本文:
* * *

このドキュメンタリーの最後、ロシアでのシーンが好き。グレン・グリーンウォルドとスノーデンが
ロシアで再会し、二人は、米国の諜報プログラムに関する新たな詳細について、話し合っている。でも、二人は重要な情報を話さないで、書き留める。。グレン・グリーンウォルドはこれらを破り、スクラップの山を作り、テーブルからゆっくりと取りのぞく。
怖すぎる
タイトルなし
映画と言うよりはドキュメンタリー。スノーデン氏の名前はニュースで知っていたが、米国政府が個人は元より、他国の企業他、対テロ対策の名のもとに国益のために盗聴していることを20代で危険を省みず、暴露したことに驚愕したのと、取材し、報道戦略を練っていく姿が映像から物凄い緊張感が伝わってきた。
スノーデン事件の現場で何が起こっていたのか?
映画冒頭はかなり退屈な流れ。
途中でようやくスノーデンが登場し、それからが本番、という感じ。
元CIA職員でNSAの監視プログラムを暴いたスノーデン事件の顛末は、ネットで調べればすぐに出てくる。今世界中で問題になっているパナマ文章も、この事件の影響があったからこそ起こった出来事だったんじゃないか?と思えるほど、この事件は色んな人に様々な影響を与えたんだと思う。
で、顛末は良いとして、その現場でどんなことが起こっていたのか?を知るには最良の映画。
あの事件を起こすタイミングで、映画監督に撮影を頼んでいた、ということが何より驚き。これはスノーデン自身のアイデアだったんだろうか?たぶん氏と同じ立場になれば自分も同じことするかも・・とにかく事実をより多くの人に公表する以外に、自分を守る手段は無いだろうし。。。
氏は、この事件のため今もアメリカに戻れていない。それだけの覚悟の上での行動だったんだ、ということは映画を通してよく伝わってくる。で、伝えたかったのは、「プライバシー=自由の重要性」なんだと。
他国の状況はわからないが、日本では既にこの監視問題について忘れてしまっているようにも見える。今年2016年4月に、参議院で盗聴法改正法案が可決され、裁判所の許可無く自由に警察が盗聴して良いことになってしまった。
現与党は、過去の経済政策と、オバマ大統領の広島訪問でポイントを稼いで、そのまま7月の参議院選挙を乗り切る意向。その裏では、こういった法律の改悪を次々と行っているというのに。。。

* * *

設問 1: エントリーの中で文字列「Does」を含む行を数え、その数のみを答えてください。大文字と小文字は区別するものとします。
本文とエントリーは互いに関係がありません。

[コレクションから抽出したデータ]
* * *

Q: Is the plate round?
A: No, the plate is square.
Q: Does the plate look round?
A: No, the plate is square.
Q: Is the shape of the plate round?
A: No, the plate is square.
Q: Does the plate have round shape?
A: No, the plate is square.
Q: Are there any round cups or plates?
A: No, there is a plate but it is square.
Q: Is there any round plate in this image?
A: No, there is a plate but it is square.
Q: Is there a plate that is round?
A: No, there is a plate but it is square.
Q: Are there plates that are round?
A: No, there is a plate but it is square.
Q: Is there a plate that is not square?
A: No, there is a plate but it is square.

* * *

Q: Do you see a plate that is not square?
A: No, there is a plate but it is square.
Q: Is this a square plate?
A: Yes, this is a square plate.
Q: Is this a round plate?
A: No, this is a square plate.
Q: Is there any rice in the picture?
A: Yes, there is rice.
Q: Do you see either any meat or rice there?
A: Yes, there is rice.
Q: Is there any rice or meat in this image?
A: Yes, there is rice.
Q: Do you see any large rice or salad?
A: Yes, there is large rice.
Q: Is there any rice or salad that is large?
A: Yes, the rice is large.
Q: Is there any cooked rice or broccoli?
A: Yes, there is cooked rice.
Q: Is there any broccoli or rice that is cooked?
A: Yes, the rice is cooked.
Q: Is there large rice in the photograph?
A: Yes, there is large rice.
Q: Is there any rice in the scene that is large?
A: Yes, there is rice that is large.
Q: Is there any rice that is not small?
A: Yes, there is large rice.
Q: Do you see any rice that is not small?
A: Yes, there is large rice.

* * *

設問 2: 本文を「このドキュメンタリーの最後、」という語句から一字一句変えずに書き写し始め、「ー=自由の重要性」なんだと。」まで写したところで終えてください。

解答欄 1: 2

解答欄 2:
このドキュメンタリーの最後、ロシアでのシーンが好き。グレン・グリーンウォルドとスノーデンが
ロシアで再会し、二人は、米国の諜報プログラムに関する新たな詳細について、話し合っている。でも、二人は重要な情報を話さないで、書き留める。。グレン・グリーンウォルドはこれらを破り、スクラップの山を作り、テーブルからゆっくりと取りのぞく。
怖すぎる
タイトルなし
映画と言うよりはドキュメンタリー。スノーデン氏の名前はニュースで知っていたが、米国政府が個人は元より、他国の企業他、対テロ対策の名のもとに国益のために盗聴していることを20代で危険を省みず、暴露したことに驚愕したのと、取材し、報道戦略を練っていく姿が映像から物凄い緊張感が伝わってきた。
スノーデン事件の現場で何が起こっていたのか?
映画冒頭はかなり退屈な流れ。
途中でようやくスノーデンが登場し、それからが本番、という感じ。
元CIA職員でNSAの監視プログラムを暴いたスノーデン事件の顛末は、ネットで調べればすぐに出てくる。今世界中で問題になっているパナマ文章も、この事件の影響があったからこそ起こった出来事だったんじゃないか?と思えるほど、この事件は色んな人に様々な影響を与えたんだと思う。
で、顛末は良いとして、その現場でどんなことが起こっていたのか?を知るには最良の映画。
あの事件を起こすタイミングで、映画監督に撮影を頼んでいた、ということが何より驚き。これはスノーデン自身のアイデアだったんだろうか?たぶん氏と同じ立場になれば自分も同じことするかも・・とにかく事実をより多くの人に公表する以外に、自分を守る手段は無いだろうし。。。
氏は、この事件のため今もアメリカに戻れていない。それだけの覚悟の上での行動だったんだ、ということは映画を通してよく伝わってくる。で、伝えたかったのは、「プライバシー=自由の重要性」なんだと。